For many years I lived and drove in the Berkshire foothills and for a time made frequent forays to Canada. I know what snow is in most of its forms; deep, slushy, icy, packed, dry, etc. In that time I passed many an AWD off the side of the road or got stuck behind them, all four wheels spinning away. My conclusion: bad judgment and poor preparation. Have there been situations when AWD would have been a benefit to me, sure, but they were few and always my fault for getting into them. And, yes I’ve gotten stuck in a blizzard far from home and pushed through by following, slowly, in the tracks of a convoy of semis, all without AWD. If I lived at the end of an unpaved mountain road I would probably have AWD, but I don’t, and most people panting for AWD don’t either. I apply the same rational to dry road and emergency handling. If you are pushing your car to a limit where AWD will save you then you have pushed the limit too far in the first place.

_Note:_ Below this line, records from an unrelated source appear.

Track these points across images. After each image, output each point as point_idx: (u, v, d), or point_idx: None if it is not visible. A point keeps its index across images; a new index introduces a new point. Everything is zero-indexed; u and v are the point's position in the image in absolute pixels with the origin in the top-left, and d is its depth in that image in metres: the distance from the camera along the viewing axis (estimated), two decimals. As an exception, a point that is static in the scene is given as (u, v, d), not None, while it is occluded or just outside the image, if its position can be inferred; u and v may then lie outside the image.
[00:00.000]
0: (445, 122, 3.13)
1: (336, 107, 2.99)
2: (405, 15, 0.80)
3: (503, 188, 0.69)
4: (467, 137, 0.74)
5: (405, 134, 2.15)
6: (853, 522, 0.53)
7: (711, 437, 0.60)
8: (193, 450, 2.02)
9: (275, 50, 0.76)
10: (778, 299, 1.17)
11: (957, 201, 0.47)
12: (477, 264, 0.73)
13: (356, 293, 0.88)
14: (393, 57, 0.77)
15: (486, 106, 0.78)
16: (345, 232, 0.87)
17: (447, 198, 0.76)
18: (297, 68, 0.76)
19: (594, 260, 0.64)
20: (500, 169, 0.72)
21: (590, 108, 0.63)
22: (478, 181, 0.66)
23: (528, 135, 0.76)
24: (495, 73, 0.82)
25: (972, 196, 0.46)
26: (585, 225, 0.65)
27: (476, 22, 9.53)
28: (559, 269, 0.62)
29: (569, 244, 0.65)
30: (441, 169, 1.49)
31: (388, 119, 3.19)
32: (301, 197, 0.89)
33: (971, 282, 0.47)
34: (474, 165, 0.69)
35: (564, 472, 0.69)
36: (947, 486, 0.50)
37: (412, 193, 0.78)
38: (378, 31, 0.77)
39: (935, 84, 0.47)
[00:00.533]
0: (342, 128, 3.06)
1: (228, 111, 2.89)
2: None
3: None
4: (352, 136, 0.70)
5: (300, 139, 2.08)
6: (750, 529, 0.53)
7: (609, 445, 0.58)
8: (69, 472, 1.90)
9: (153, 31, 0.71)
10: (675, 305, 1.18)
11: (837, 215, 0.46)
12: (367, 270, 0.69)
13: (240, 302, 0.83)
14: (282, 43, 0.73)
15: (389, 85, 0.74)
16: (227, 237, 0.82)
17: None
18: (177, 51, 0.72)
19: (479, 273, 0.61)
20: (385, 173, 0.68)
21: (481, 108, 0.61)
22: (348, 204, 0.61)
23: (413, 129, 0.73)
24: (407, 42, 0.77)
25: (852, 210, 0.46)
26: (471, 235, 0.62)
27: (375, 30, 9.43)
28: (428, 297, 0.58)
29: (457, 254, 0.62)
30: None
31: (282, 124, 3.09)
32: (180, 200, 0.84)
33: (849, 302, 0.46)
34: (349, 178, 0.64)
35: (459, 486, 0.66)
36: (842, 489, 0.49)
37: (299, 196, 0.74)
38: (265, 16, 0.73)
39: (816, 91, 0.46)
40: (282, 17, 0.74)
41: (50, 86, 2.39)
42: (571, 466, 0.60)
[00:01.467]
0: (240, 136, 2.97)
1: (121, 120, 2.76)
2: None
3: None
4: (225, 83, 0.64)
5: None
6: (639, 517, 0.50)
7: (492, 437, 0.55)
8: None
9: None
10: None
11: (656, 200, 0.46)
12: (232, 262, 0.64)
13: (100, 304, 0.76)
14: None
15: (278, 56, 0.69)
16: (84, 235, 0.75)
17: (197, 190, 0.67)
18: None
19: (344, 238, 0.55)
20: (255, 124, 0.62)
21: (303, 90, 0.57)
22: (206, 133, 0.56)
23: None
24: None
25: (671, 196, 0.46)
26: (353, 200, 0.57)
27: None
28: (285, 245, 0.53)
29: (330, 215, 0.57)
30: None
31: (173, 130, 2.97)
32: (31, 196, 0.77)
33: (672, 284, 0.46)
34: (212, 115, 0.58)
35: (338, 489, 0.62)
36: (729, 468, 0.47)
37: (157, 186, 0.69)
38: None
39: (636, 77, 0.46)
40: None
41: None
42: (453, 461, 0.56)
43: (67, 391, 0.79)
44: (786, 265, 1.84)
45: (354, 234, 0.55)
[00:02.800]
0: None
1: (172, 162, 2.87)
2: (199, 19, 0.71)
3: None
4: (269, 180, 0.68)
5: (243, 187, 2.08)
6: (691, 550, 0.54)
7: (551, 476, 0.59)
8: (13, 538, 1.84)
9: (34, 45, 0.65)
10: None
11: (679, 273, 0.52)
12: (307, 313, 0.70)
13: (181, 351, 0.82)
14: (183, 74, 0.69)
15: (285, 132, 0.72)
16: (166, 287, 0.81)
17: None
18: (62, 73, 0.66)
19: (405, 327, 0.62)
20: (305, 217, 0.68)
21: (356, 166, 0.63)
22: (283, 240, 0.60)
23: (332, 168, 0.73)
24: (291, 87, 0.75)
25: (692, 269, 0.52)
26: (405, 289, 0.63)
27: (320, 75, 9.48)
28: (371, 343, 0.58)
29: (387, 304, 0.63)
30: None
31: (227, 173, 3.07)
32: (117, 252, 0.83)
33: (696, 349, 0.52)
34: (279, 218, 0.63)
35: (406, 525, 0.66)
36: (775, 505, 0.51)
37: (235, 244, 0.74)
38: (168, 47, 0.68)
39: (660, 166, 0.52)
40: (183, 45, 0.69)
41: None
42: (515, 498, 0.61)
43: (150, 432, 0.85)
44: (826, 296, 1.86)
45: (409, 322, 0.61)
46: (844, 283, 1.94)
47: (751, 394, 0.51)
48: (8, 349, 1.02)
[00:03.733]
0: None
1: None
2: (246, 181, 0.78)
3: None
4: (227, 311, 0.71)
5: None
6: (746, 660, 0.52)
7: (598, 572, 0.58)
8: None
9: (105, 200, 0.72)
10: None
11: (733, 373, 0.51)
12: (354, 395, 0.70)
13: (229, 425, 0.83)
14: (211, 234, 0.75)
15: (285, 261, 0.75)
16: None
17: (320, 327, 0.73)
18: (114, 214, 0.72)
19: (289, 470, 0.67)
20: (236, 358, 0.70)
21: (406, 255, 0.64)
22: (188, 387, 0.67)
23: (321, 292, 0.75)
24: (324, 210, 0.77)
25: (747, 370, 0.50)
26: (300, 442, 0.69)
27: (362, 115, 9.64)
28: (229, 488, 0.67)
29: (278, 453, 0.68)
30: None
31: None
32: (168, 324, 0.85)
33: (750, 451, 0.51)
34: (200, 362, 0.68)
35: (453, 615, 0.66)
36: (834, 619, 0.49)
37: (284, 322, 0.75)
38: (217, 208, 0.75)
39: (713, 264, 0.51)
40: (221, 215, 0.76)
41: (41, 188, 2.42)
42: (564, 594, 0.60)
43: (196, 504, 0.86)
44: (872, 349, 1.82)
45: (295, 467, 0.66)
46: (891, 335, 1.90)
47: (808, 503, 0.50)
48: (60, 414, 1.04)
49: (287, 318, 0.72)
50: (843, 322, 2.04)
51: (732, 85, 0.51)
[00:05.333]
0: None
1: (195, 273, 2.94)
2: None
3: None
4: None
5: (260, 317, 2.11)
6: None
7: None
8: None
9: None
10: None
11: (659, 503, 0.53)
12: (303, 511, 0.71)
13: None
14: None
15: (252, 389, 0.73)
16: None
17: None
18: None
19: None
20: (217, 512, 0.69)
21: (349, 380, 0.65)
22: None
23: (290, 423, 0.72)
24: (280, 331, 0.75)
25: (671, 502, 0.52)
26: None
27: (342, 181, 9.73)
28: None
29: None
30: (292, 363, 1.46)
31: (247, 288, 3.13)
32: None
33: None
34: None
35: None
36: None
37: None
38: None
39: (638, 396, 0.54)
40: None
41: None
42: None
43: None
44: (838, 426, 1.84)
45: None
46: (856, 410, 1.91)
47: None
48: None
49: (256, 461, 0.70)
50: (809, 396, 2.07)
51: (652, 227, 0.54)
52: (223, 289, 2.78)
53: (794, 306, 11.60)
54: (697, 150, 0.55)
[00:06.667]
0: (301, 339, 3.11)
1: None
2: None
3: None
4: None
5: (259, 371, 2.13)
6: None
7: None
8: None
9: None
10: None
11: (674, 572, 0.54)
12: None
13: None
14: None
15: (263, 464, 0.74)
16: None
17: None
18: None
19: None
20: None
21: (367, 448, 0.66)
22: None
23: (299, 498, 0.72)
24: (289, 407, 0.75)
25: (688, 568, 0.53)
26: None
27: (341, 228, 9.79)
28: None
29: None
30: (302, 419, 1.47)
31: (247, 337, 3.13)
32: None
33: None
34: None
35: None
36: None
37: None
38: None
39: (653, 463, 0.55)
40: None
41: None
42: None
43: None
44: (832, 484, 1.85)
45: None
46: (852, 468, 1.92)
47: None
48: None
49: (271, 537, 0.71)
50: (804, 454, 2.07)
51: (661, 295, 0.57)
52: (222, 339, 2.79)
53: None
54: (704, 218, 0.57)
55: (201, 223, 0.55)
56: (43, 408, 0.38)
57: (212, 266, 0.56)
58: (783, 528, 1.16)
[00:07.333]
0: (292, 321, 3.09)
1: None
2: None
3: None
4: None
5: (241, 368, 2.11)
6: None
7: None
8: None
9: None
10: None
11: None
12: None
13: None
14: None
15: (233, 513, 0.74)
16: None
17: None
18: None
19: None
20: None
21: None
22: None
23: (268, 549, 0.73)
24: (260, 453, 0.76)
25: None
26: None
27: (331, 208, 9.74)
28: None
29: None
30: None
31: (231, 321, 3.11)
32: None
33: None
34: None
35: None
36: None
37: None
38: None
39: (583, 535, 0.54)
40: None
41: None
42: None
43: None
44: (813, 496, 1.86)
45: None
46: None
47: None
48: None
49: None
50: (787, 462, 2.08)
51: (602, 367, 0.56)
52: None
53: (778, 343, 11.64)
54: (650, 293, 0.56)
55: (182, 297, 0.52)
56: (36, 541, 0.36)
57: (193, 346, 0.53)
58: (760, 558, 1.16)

My observation over the years has been that regardless of FWD, RWD or AWD most people have no idea how their cars handle at the limits and even fewer know what to do if they get there.

You certainly are entitled to your opinion is that having bigger snow warrants AWD for all the folks living around the Great Lakes.

The best defense against snow? DRIVE SLOW. Let the others pass you.
Words of a mature adult. My parents would be proud. Ha!

Useeconobox2used BMW…brings up a good point, unintended. I can drive much slower in hilly areas in awd and not worry about having to conserve momentum to make a hill. Fwd cars often have to exceed safe speeds just to make hills…slow and safe is better done with awd.

A high powered car brings out the idiots…an awd car in snow often does too. Soooo, the conclusion is to drive Smart Cars to keep everyone safe ? The ability to accelerate prodently is a safety factor in the dry…it is equally so in snow. If that ability is miss used., it’s no more a reason to discount an awd as an unsafe car then the person who drives a v6 Camry instead of a Yugo.

For severe conditions, I can see the advantages of awd for handling. However… Lamborghini and Bugatti use awd largely because it’s hard to put down that much power in a rwd car without wheelspin. Neither makes a car suitable for winter driving and they come with tires that must be challenging on wet roads. Lamborghini, long a rwd proponent, made a special Gallardo a while ago for people handling purists who considered awd inferior. Drivers who would have otherwise bought a rwd Ferrari. Ferrari has historically avoided awd as unnecessary and damaging to handling, though they recently engineered an oddball part-time awd system for the FF. Still not for winter driving, though it would be better for it than any other Ferrari.

Isn’t the question being asked this:

Is the traction difference between All Season tires and Winter tires GREATER than the difference between 2WD and 4WD?

When stated like this, I think it is obvious what the answer is.